This matters for planning. If you’re scheduling surgeries or staffing an emergency service, knowing the average learning curve lets you predict how long a newer worker will take. But the reduction in variability is equally important, because it means experienced workers are not just faster on average but more predictable. Ignoring this consistency effect can cause you to underestimate the benefits of experience by as much as 4%, leading to scheduling and staffing errors. Organizations use learning curve data to set realistic training timelines, determine when new employees will reach full productivity, and decide how much supervision different experience levels require.
What Shapes Your Personal Learning Curve
Several factors determine whether your learning curve will be steep (fast improvement) or shallow (slow going). Task complexity is one of the most obvious: simple, repetitive tasks produce steep curves, while skills with many interacting components tend to generate S-shaped curves with a slow initial phase.

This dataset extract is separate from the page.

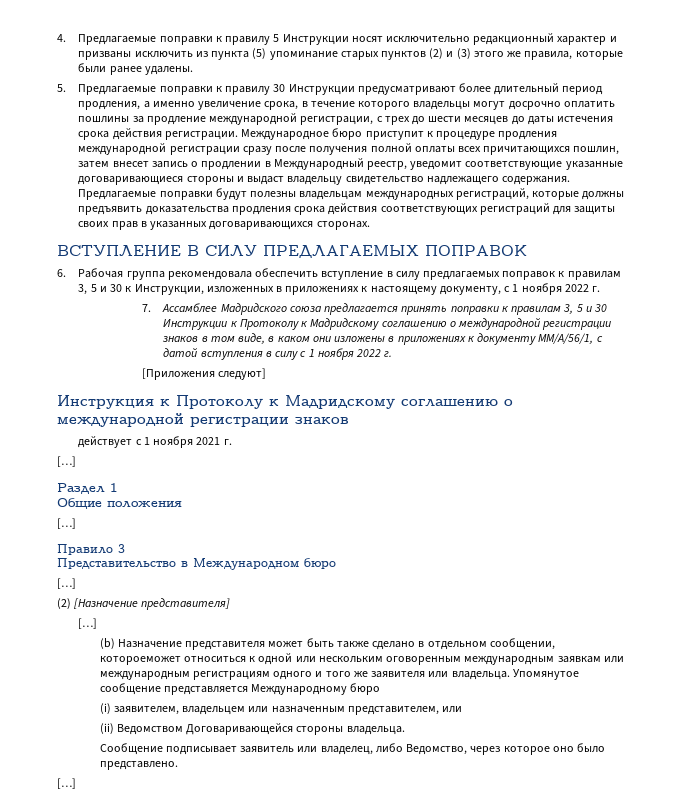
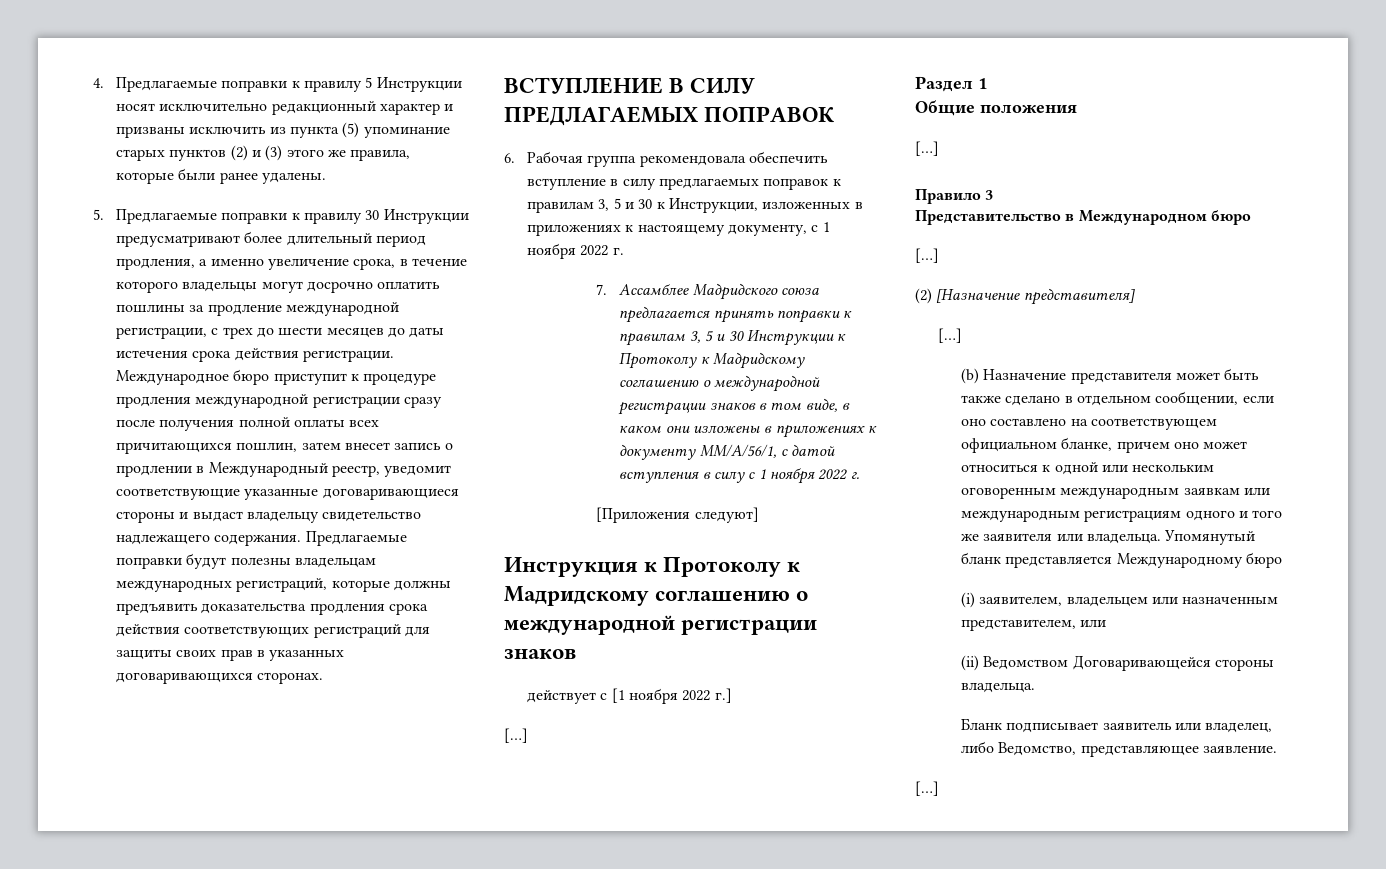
[143,436,232,448] 1 ноября 2021 г. -> [611,688,732,704] [1 ноября 2022 г.]
[99,656,181,665] котороеможет -> [1242,395,1274,403] [961,418,1218,430] [961,437,1248,453] если оно составлено на соответствующем официальном бланке, причем оно может
[512,669,579,680] [99,683,161,695] Упомянутое сообщение -> [1164,530,1256,545] [961,552,1002,564] Упомянутый бланк
[99,743,163,755] Сообщение -> [961,718,1003,730] Бланк
[470,743,605,755] [99,761,178,770] через которое оно было представлено. -> [1080,745,1278,757] представляющее заявление.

Prior knowledge matters too. Familiarity with related material effectively lowers the threshold that must be crossed before visible improvement begins, which is why the S-shaped pattern is most prominent in learners who are completely new to a domain.
The quality and timing of feedback accelerates or slows learning considerably. Immediate, specific feedback helps you correct errors before they become habits, steepening the curve during the cognitive and associative stages. The learner’s own strategies also matter. Research on motor learning shows that the cognitive stage is defined by active strategy selection, and choosing effective strategies early can compress the time spent in that initial phase. Finally, the spacing of practice sessions influences the curve’s shape: distributed practice (spread out over time) generally produces more durable learning than massed practice (cramming), even if the curve appears to rise more slowly in the short term.